### RECORDS PROVIDED:
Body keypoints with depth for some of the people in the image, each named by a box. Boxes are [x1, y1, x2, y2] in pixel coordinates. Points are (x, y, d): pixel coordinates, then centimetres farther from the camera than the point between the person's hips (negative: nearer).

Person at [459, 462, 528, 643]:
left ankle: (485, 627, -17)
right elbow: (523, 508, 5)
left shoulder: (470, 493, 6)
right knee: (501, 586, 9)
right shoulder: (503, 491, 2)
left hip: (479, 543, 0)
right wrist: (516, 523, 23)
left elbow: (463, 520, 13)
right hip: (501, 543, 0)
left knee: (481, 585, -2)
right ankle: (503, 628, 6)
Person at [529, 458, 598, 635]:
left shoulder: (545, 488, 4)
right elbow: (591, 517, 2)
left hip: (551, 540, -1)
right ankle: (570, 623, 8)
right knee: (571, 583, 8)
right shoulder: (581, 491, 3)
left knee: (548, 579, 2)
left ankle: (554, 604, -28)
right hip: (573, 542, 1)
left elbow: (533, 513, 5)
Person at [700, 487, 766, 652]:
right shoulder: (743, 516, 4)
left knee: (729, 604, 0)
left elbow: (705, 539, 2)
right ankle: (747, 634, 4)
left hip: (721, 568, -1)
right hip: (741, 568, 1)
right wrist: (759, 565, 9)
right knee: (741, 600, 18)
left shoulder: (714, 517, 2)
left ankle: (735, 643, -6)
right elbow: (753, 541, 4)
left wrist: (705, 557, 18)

==

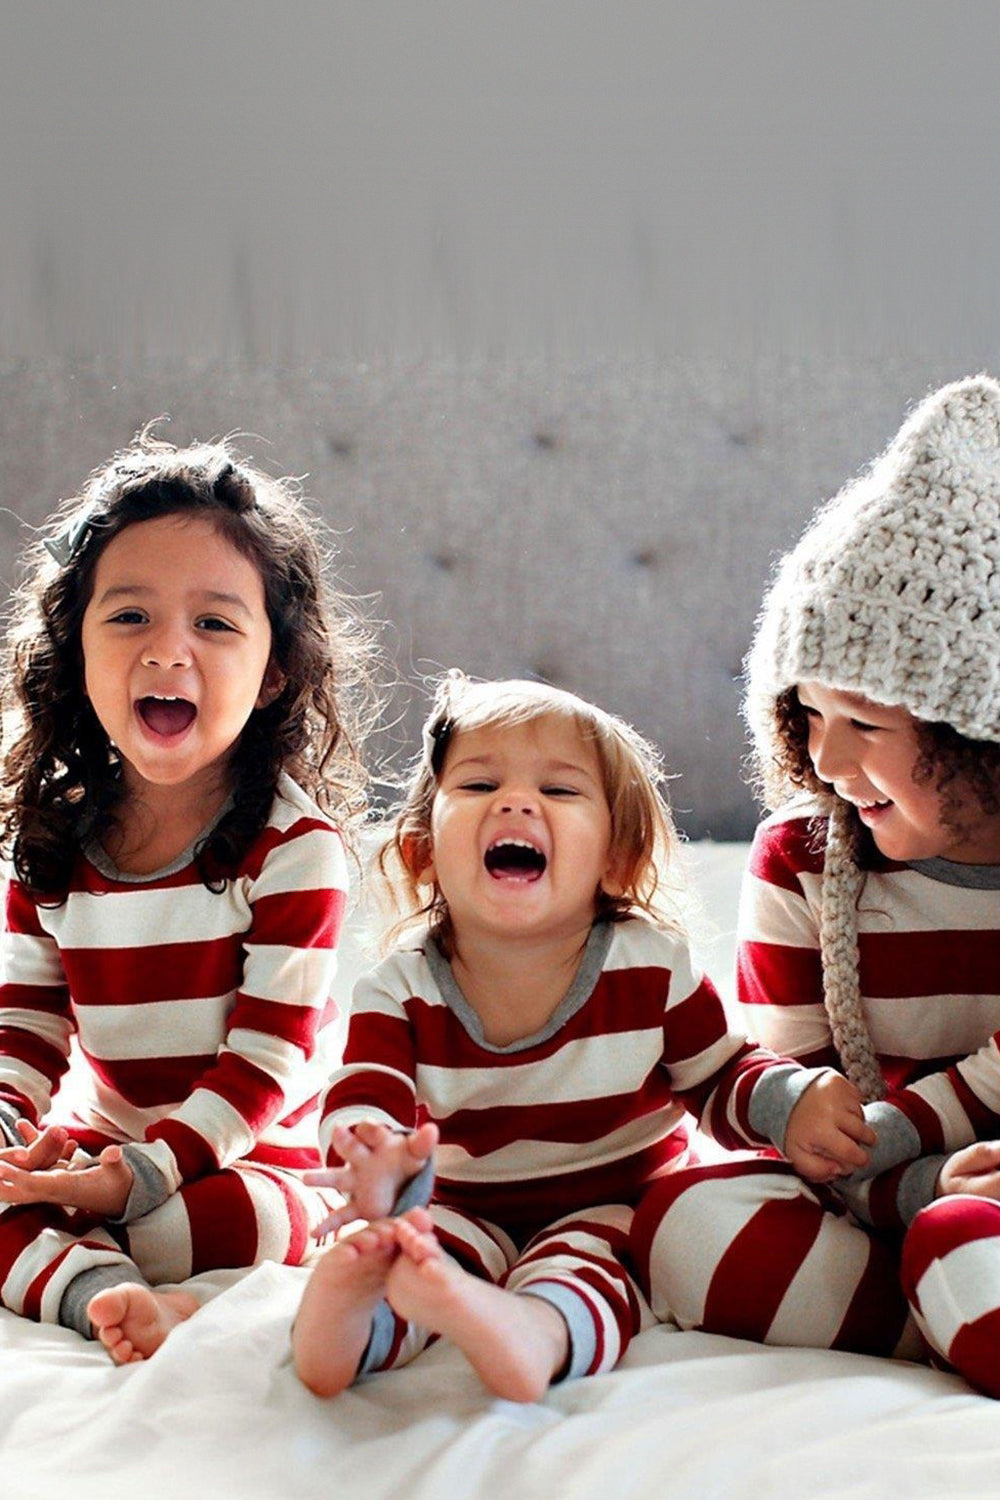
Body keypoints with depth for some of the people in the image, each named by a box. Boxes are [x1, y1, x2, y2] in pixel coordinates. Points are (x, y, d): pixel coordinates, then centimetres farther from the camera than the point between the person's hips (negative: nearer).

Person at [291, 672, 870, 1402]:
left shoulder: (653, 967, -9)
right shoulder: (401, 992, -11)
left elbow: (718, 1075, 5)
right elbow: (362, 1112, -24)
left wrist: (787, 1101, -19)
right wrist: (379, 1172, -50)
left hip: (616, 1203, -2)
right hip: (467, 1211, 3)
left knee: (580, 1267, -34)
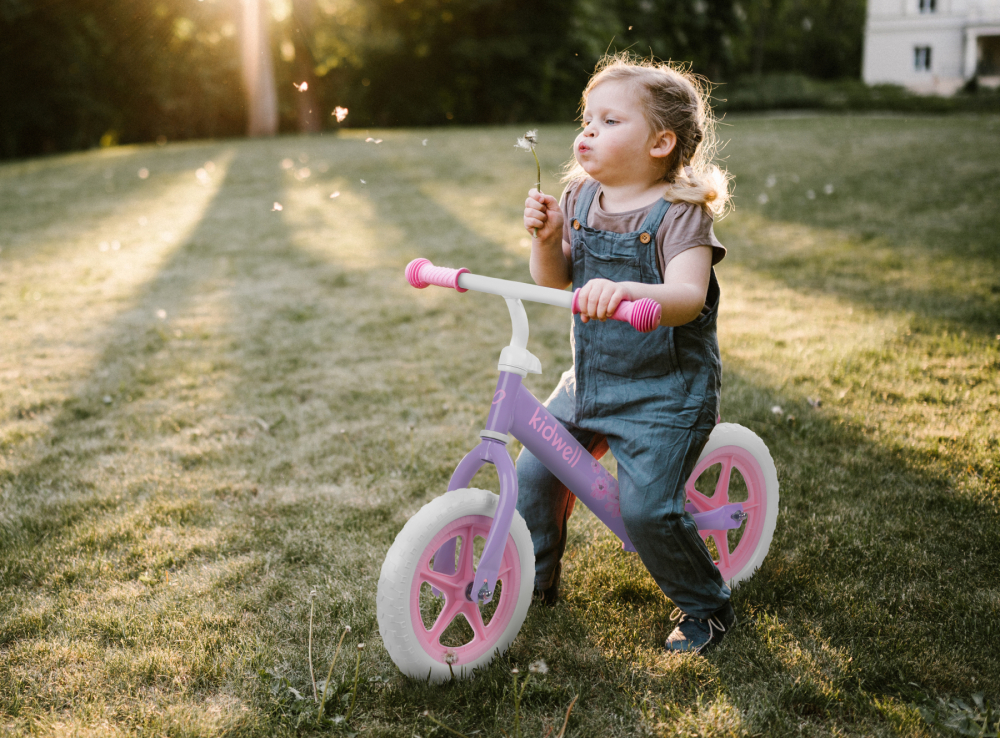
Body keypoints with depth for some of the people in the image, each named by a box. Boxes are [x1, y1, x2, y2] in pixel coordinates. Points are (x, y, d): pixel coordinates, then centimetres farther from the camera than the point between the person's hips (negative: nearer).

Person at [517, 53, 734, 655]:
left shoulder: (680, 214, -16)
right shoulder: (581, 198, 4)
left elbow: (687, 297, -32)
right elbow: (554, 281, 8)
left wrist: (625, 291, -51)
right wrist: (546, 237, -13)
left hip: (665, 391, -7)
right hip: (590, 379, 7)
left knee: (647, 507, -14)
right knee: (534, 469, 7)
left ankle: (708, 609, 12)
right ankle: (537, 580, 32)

### YOUR OBJECTIVE:
Filter the entries and copy each line with "shoulder".

### COMPLETED EXERCISE:
left shoulder: (470, 493, 6)
right shoulder: (503, 491, 2)
left shoulder: (545, 488, 4)
right shoulder: (581, 491, 3)
right shoulder: (743, 516, 4)
left shoulder: (714, 517, 2)
left shoulder: (653, 967, -9)
right shoulder: (401, 992, -11)
left shoulder: (680, 214, -16)
right shoulder: (581, 198, 4)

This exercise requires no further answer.